Burt n’ Kurt

Last night’s episode of Glee was unfortunately lacking One Sue Sylvester™, but it did have one scene in particular worth talking about. This is FOX, in it’s primetime slot right after American Idol, with a Dad from “Real America” (western Ohio) talking about how to love and protect his gay son. Unlike drag shows, this actually helps.

On a related note, I just realized last  night that their names are Burt and Kurt. Cute.

The iPad is Great

Now that it’s been a couple months since I’ve had my iPad, I should really tell you that it’s great. I’m using it to tap out this blog right now.

I’ve been using my iPad this evening, sitting on the couch and surfing the web, playing Sim City, watching YouTube videos and managing email for almost 90 minutes and I didn’t even know that much time had passed.

The Kindle and iBooks apps are great, too. I’ve used both to read more books in the last few weeks than I have read in the last few months. Plus, it appears that Amazon has slashed some Kindle eBooks to just mere dollars. I’ve been snatching up all kinds of books for $2 or $3. Even a cheapskate like me can pay that. It beats going to the library, only because it’s so easy. I wish digital libraries existed so we could all share great books.

It’s a really neat device and well worth the money. And the now poorly-named iPhone OS 4 is really going to make this a dream to use.

AVAILABLE DATA

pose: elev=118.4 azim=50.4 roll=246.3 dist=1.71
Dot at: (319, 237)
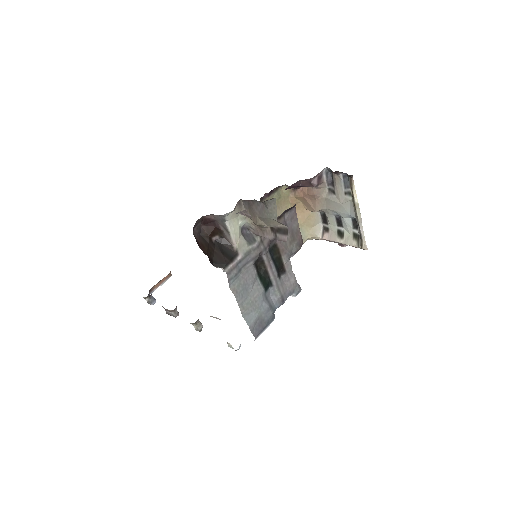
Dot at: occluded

WRITTEN REQUEST 1
From the blog posts, list each activity the writer did on the iPad that evening while sitting on the couch.
WRITTEN REQUEST 2
Carry on the blog posts from where they end.

EXERCISE ANSWER 1
- Surfing the web
- Playing Sim City
- Watching YouTube videos
- Managing email

EXERCISE ANSWER 2
Freedom of Common Sense

My apologies for the long tirade. It’s rather personal to me, so it’s nice for me to flesh out my thoughts…

I wasn’t able to vote in a presidential election until this past one, where I voted for Barack Obama. Frankly, McCain and the Ghost of Mrs. Twit weren’t really viable alternatives. Obama fit the bill with me pretty well and was a smooth performer and seemed articulate, smart and generally a good guy with a good heart. But lately, I’ve felt a little disenfranchised. I don’t regret my vote — at least not yet — but I don’t feel like Obama is making good on the things that were most important to me (and a lot of other people).

For years, I’ve dubbed myself as “fiscally conservative, socially liberal”. I call this “common sense” — it even says on my Facebook profile next to “Political Views”. I like the idea of a government that doesn’t spend or take much, but makes sure everyone’s protected and respected. My government currently doesn’t do either of those things. Congress ran out of checks 3 years ago and maxed out all the credit cards 2 years ago. Now, we’re just scribbling “IOU” on napkins. It’ll be an economic disaster when the bills come due and something my generation will have to deal with.

My government doesn’t do much to protect people, either. I’m not talking about protecting us from banks and GM, I’m talking about protecting us from one another. Frankly, my government should be in the business of doing what’s right, even if it’s not politically good. I’m talking, of course, about gay rights, women’s rights and the like. Plus, there’s something wrong when my government can suddenly start, stop or twist a private business around overnight.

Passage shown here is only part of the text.